ACTIVITY in Heating Curve, Unit Plans. Last updated October 07, 2019.

### Summary

In this simulation, students will investigate qualitatively and quantitatively what happens as water changes states. This lesson accompanies the simulation from the May 2015 issue of Chemistry Solutions.

High or middle school

### Objectives

By the end of this lesson, students should be able to

• Understand the difference between the states of matter.
• Realize that when a state change occurs, a temperature change does not take place.
• Quantify how much energy it takes to heat water from one temperature to another.

### Chemistry Topics

This lesson supports students’ understanding of

• Heating curve
• State change
• Specific heat
• Intermolecular forces
• Molecular motion

### Time

Teacher Preparation: 10 minutes

Lesson: one class period

### Safety

No specific safety considerations are needed for this investigation.

### Teacher Notes

• Students can only click left to right (for example, if they choose 120 oC as T1, T2 has to be higher than 120 oC).
• For younger students, they can skip the “calculate” step.
• The values used to calculate the energy required in this simulation are as follows:
• Specific heat of ice(cice): 2.09 J/goC
• Heat of fusion (∆Hf): 6.01 kJ/mol
• Specific heat of water (cwater): 4.184 J/goC
• Heat of vaporization (∆Hv): 40.7 kJ/mol
• Specific heat of steam (csteam): 1.84 J/goC
• MWwater: 18.01 g/mol
• There are 10 possible diagrams students will see in the T1 and T2 boxes (see diagrams below). These diagrams are meant to be relative to one another. Water molecules are represented as one complete sphere.

### Background

The three states of matter are solid, liquid, and gas. To change from one state to another, energy is either added to or removed from the system. In this investigation, you will look at heating up water. Does that involve adding or removing energy? Explain.

In the squares below, draw how you think particles are arranged in the three states. Use spheres to represent the particles and label each box with the state it represents.

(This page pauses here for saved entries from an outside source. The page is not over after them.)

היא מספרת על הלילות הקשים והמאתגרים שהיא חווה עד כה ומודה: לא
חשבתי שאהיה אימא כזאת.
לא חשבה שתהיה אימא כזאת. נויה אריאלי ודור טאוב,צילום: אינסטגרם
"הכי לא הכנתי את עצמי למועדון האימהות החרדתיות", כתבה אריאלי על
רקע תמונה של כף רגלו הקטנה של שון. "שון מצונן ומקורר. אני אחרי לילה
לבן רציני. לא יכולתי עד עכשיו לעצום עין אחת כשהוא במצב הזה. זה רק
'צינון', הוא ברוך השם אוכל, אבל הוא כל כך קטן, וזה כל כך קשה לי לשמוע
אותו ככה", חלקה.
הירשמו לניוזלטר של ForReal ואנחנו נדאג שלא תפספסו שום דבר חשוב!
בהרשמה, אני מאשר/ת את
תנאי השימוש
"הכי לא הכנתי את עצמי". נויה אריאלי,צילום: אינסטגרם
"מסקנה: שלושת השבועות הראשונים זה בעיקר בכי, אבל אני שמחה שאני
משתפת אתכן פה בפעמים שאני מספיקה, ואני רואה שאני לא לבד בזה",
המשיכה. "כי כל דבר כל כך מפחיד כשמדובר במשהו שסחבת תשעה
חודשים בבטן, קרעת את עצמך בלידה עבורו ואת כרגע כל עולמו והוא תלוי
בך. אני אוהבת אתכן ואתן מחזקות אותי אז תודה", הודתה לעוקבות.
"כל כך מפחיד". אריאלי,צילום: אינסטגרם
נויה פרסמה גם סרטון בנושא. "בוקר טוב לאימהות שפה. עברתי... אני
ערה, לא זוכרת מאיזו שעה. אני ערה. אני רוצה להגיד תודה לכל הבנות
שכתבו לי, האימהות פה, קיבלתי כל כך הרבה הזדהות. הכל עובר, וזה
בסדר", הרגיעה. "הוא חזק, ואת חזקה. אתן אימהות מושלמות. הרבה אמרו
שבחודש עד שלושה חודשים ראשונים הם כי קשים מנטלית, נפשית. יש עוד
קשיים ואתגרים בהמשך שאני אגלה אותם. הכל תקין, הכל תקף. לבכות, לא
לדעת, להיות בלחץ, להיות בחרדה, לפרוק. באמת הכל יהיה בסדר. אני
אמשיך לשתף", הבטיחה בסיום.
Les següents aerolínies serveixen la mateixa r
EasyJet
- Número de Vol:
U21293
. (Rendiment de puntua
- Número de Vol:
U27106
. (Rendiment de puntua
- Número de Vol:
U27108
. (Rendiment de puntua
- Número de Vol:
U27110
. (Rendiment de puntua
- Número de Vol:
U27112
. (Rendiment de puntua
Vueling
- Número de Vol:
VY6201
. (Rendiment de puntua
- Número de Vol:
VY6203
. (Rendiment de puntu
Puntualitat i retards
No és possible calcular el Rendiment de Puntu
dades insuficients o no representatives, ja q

When changing from one state to another, what happens to particles in terms of energy?

### Procedure

1. On the heating curve above, label the states of matter. Include the state changes.
2. Choose an initial point on the graph. This is your starting temperature/state. Choose a second point that is the same state. Draw the two particle diagrams in the squares. Explain why the diagrams look the way they do.
1. Calculate the energy required to heat up 65.0 mL of the sample. Show your work.